■ Your instructions: Print a faithful copy of the data below, word for word, with the pictures left out.

Pose and size estimates
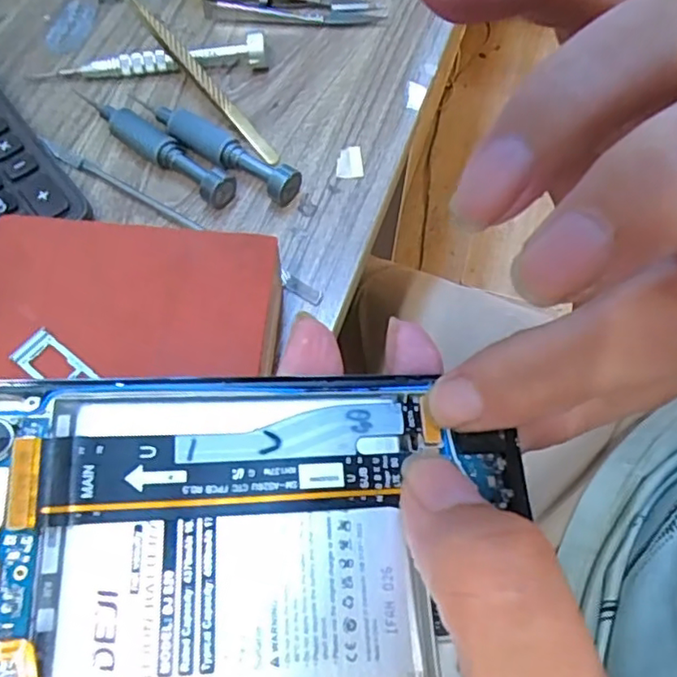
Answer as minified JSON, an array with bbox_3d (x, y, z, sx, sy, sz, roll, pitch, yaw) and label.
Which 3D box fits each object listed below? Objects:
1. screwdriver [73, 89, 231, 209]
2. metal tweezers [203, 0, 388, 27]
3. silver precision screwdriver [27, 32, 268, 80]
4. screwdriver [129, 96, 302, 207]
[{"bbox_3d":[-0.094,-0.099,0.308,0.103,0.016,0.016,36,69,15],"label":"screwdriver"},{"bbox_3d":[-0.026,-0.195,0.361,0.103,0.008,0.022,2,64,0],"label":"metal tweezers"},{"bbox_3d":[-0.101,-0.150,0.332,0.122,0.015,0.017,-9,65,-6],"label":"silver precision screwdriver"},{"bbox_3d":[-0.063,-0.098,0.308,0.099,0.016,0.016,32,68,13],"label":"screwdriver"}]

■ Worked solution:
Answer as minified JSON, an array with bbox_3d (x, y, z, sx, sy, sz, roll, pitch, yaw) and label.
Which 3D box fits each object listed below? Objects:
1. screwdriver [73, 89, 231, 209]
2. metal tweezers [203, 0, 388, 27]
3. silver precision screwdriver [27, 32, 268, 80]
4. screwdriver [129, 96, 302, 207]
[{"bbox_3d":[-0.094,-0.099,0.308,0.103,0.016,0.016,36,69,15],"label":"screwdriver"},{"bbox_3d":[-0.026,-0.195,0.361,0.103,0.008,0.022,2,64,0],"label":"metal tweezers"},{"bbox_3d":[-0.101,-0.150,0.332,0.122,0.015,0.017,-9,65,-6],"label":"silver precision screwdriver"},{"bbox_3d":[-0.063,-0.098,0.308,0.099,0.016,0.016,32,68,13],"label":"screwdriver"}]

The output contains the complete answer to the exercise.